[Activity]:
Please filter the entries and return only the lines that include "human".

[Data to process]:
┌────────
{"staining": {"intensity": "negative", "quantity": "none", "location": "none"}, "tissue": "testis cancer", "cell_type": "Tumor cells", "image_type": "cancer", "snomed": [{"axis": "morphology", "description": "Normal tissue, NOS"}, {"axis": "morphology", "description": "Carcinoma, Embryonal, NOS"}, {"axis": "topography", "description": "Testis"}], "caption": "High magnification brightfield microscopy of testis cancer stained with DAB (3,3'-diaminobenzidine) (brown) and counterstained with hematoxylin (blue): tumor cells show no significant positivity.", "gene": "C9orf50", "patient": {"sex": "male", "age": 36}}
└────────
┌────────
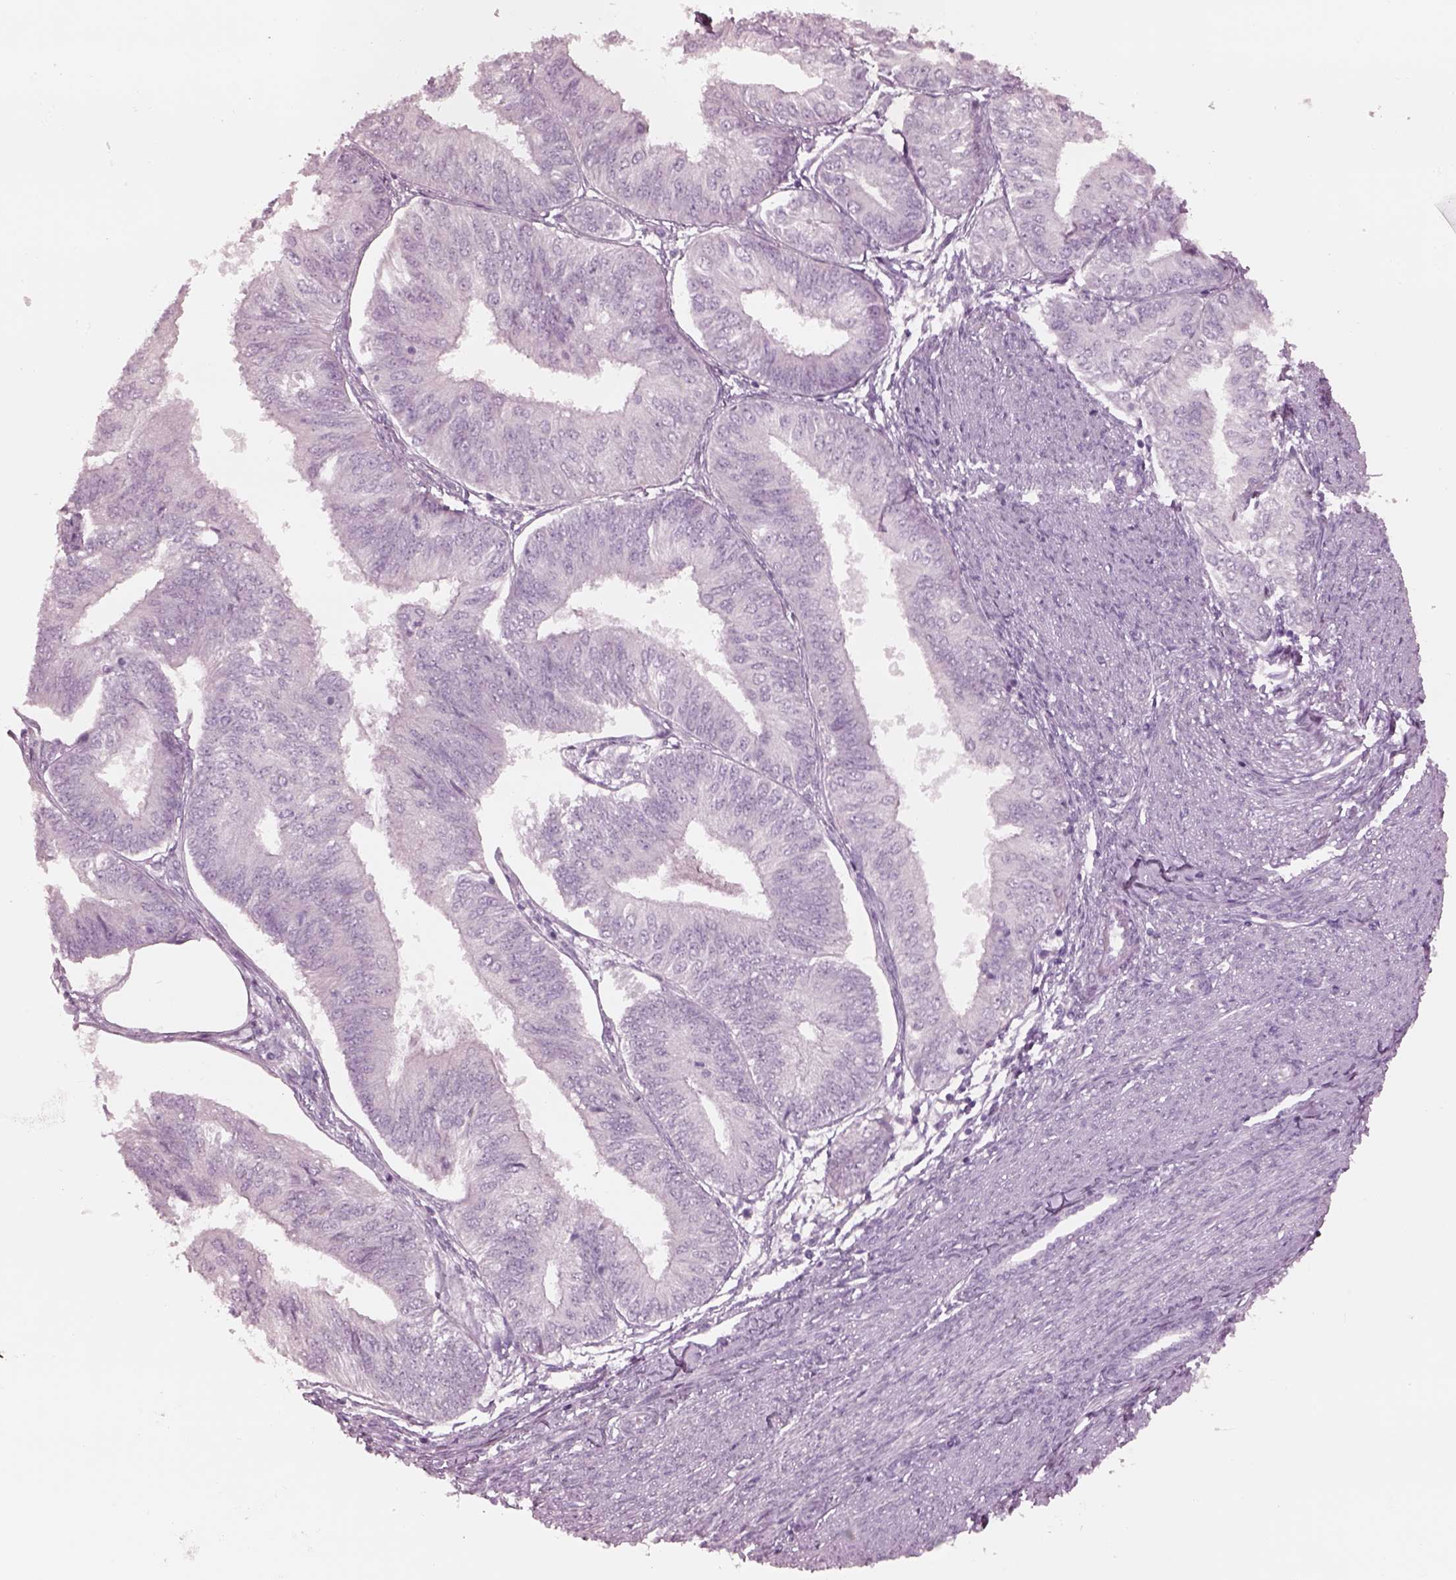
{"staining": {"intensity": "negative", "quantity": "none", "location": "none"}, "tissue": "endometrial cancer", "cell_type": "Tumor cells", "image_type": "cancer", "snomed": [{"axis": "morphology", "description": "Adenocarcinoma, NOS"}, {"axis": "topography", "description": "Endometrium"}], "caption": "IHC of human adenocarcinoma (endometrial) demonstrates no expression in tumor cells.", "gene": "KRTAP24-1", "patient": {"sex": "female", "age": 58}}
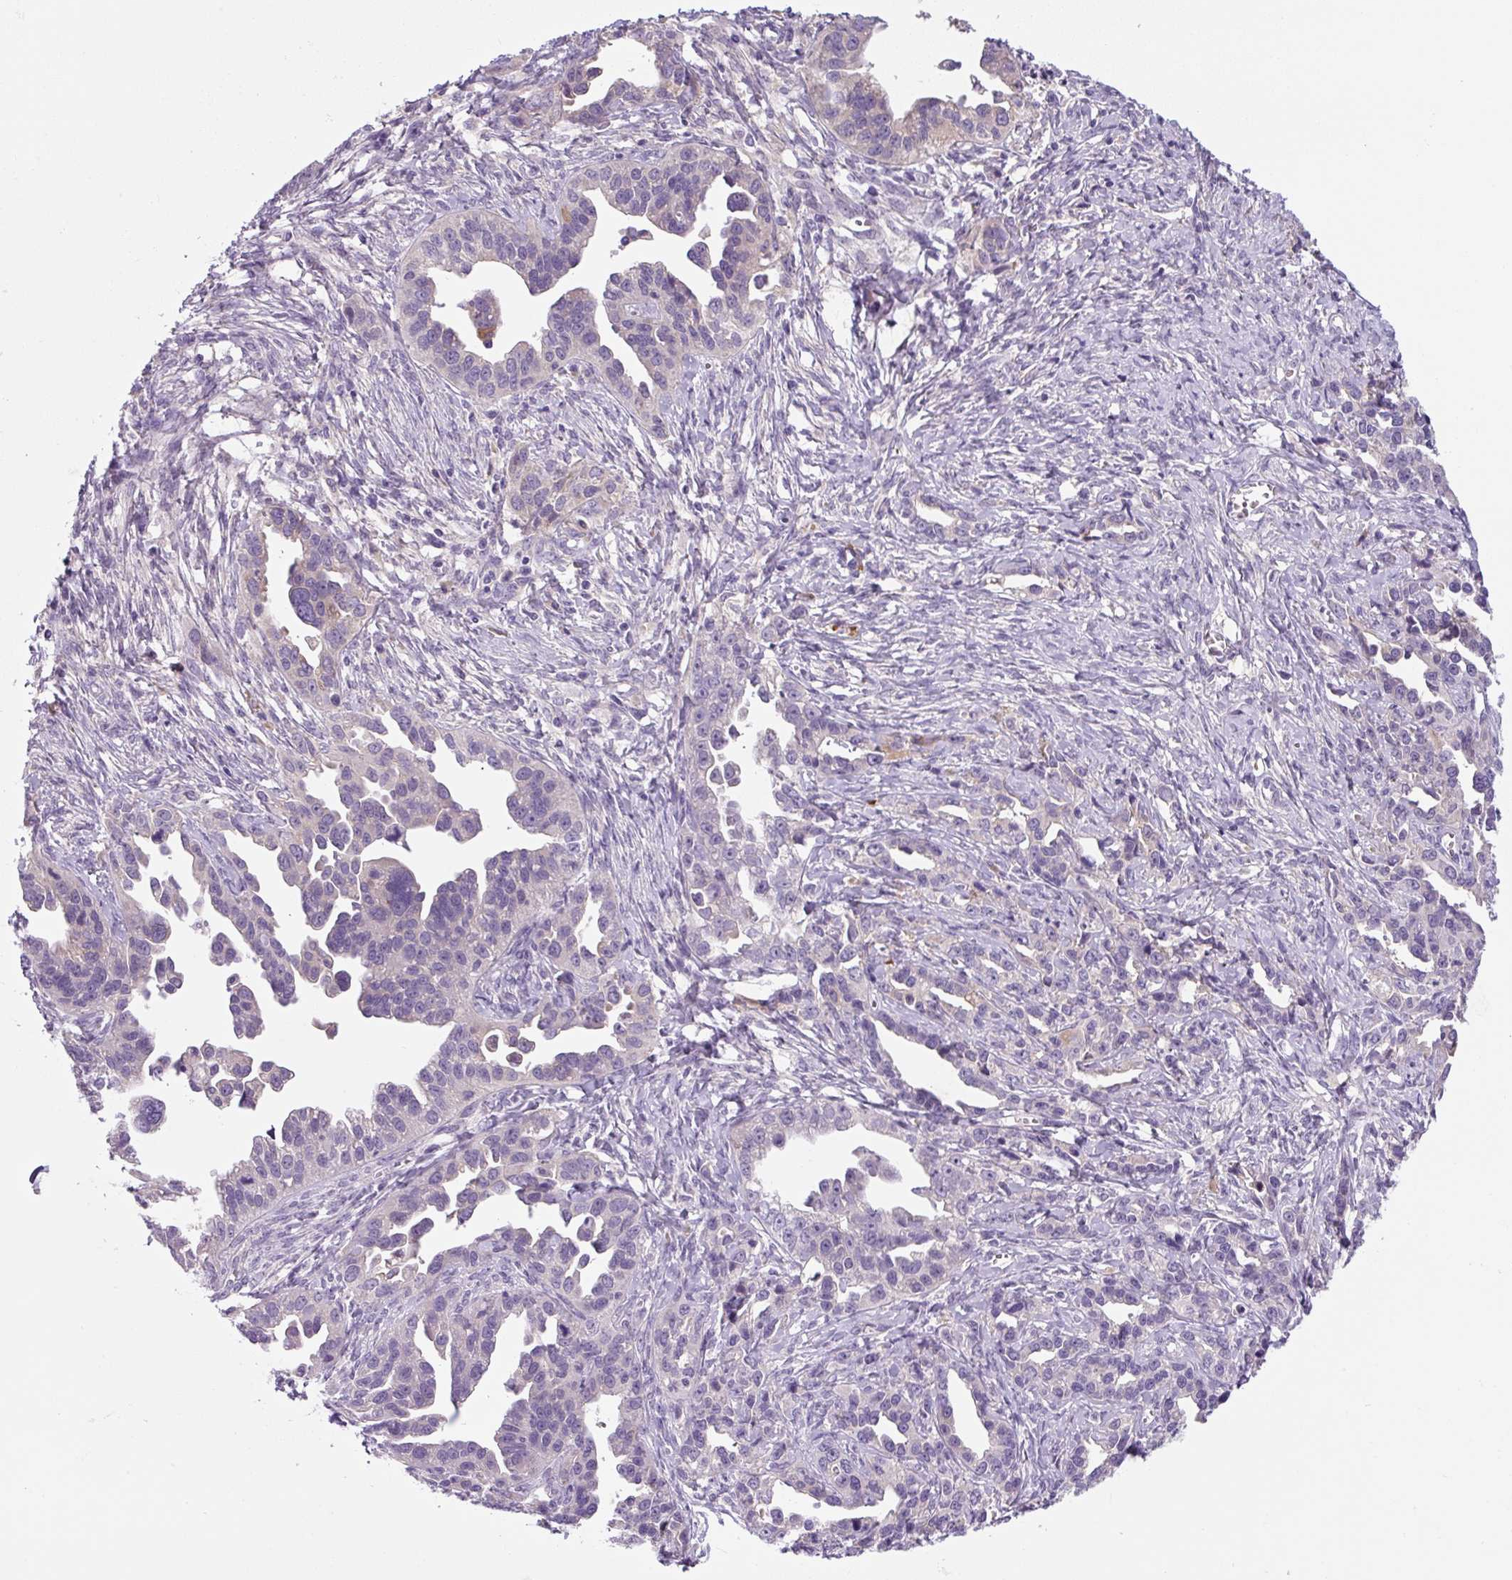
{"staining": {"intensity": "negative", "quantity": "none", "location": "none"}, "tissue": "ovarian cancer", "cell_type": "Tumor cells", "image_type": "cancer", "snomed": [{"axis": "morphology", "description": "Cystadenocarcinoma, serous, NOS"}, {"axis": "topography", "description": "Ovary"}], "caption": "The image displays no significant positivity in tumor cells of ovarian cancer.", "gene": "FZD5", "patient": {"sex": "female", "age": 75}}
└────────
┌────────
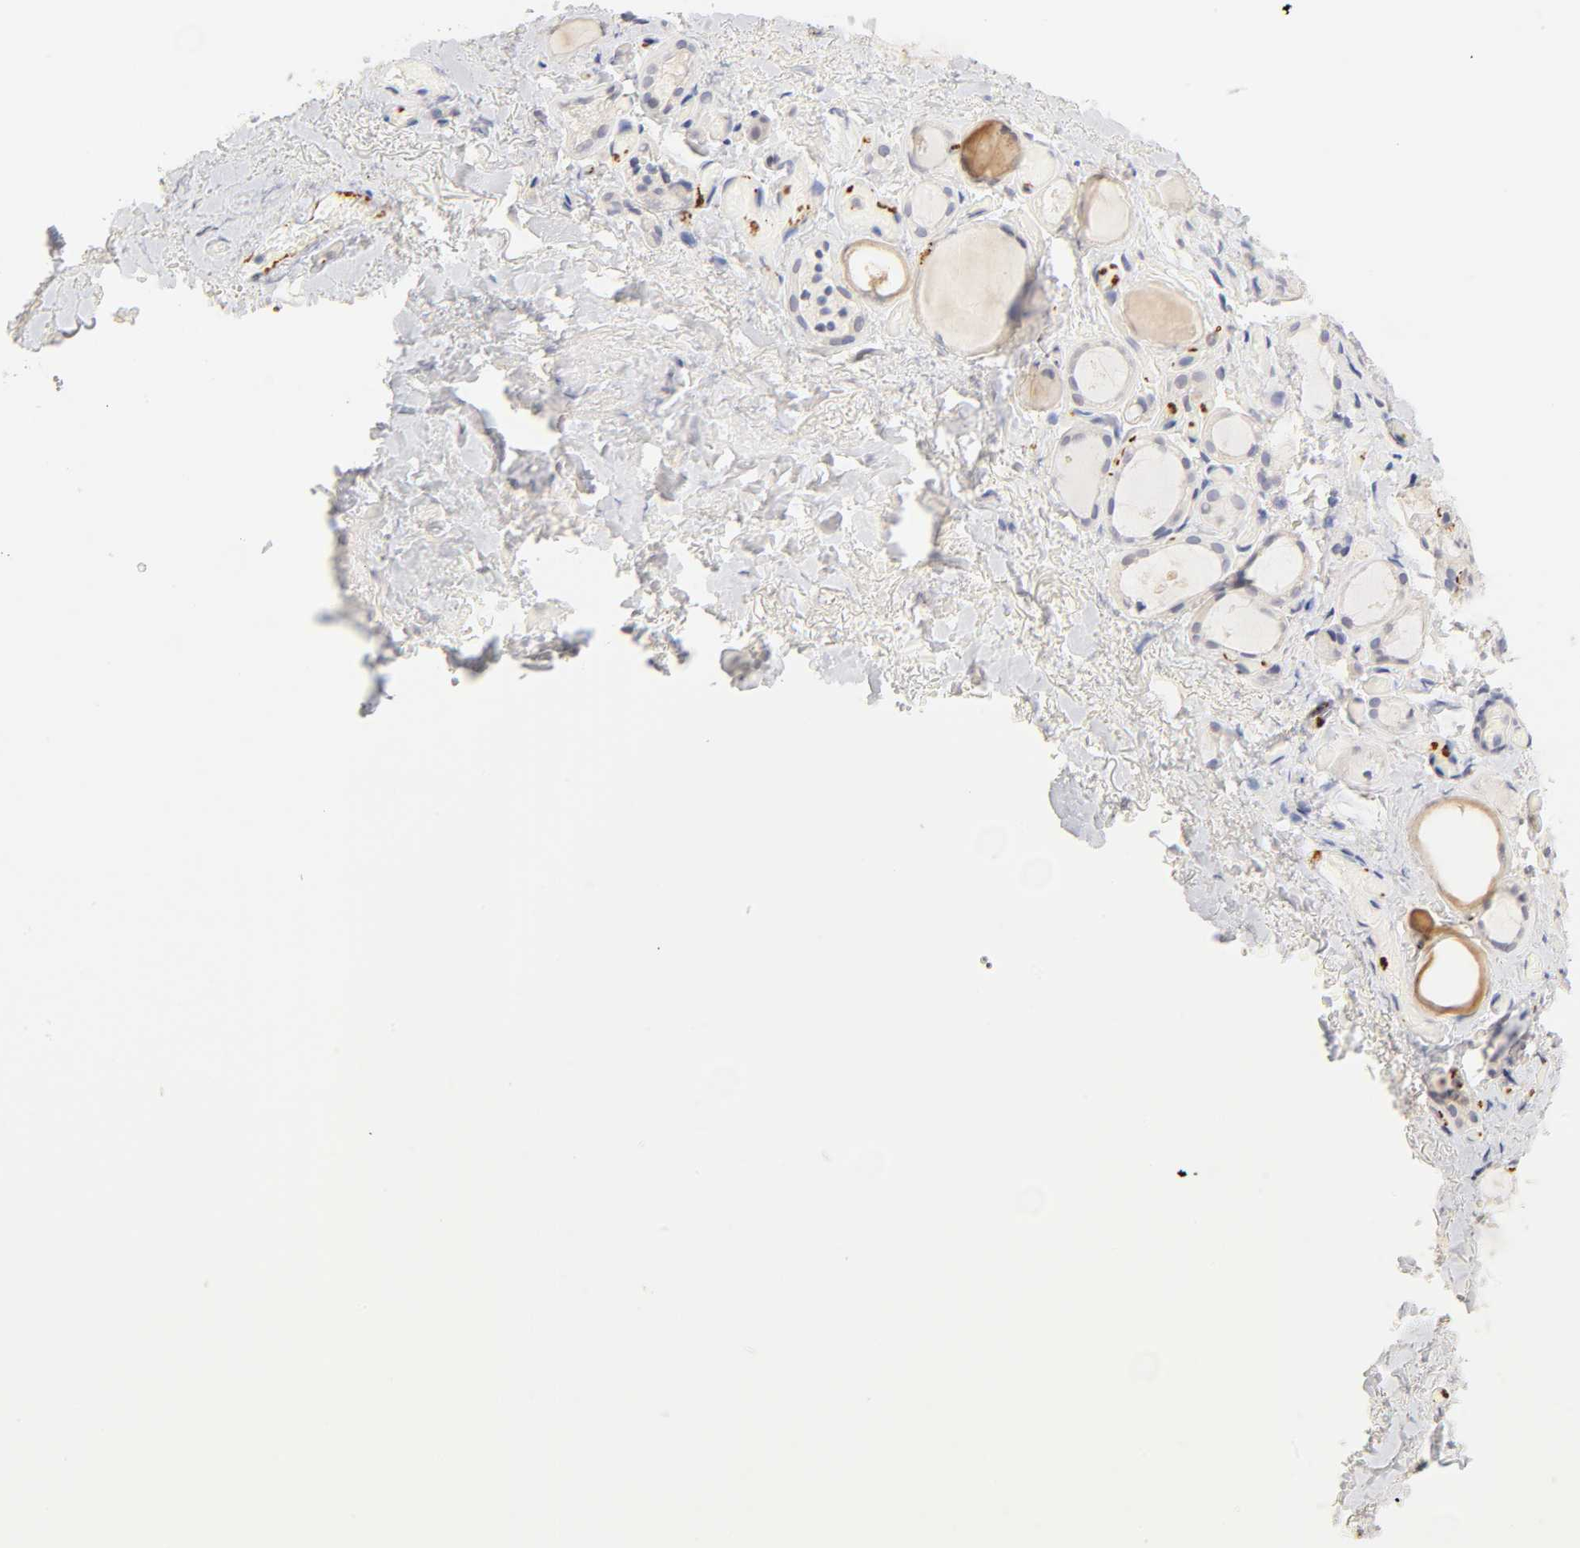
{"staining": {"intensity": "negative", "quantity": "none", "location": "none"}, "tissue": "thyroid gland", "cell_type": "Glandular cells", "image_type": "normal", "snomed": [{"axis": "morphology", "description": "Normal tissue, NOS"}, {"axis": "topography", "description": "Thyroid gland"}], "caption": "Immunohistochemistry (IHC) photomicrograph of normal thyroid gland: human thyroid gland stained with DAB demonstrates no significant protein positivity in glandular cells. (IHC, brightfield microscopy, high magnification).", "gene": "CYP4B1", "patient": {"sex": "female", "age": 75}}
└────────
[Answer for the task]:
{"staining": {"intensity": "negative", "quantity": "none", "location": "none"}, "tissue": "endometrial cancer", "cell_type": "Tumor cells", "image_type": "cancer", "snomed": [{"axis": "morphology", "description": "Adenocarcinoma, NOS"}, {"axis": "topography", "description": "Endometrium"}], "caption": "IHC of human adenocarcinoma (endometrial) demonstrates no expression in tumor cells.", "gene": "KRTAP24-1", "patient": {"sex": "female", "age": 58}}
{"staining": {"intensity": "negative", "quantity": "none", "location": "none"}, "tissue": "thyroid gland", "cell_type": "Glandular cells", "image_type": "normal", "snomed": [{"axis": "morphology", "description": "Normal tissue, NOS"}, {"axis": "topography", "description": "Thyroid gland"}], "caption": "Immunohistochemistry (IHC) photomicrograph of normal thyroid gland: human thyroid gland stained with DAB demonstrates no significant protein positivity in glandular cells. (IHC, brightfield microscopy, high magnification).", "gene": "CYP4B1", "patient": {"sex": "female", "age": 75}}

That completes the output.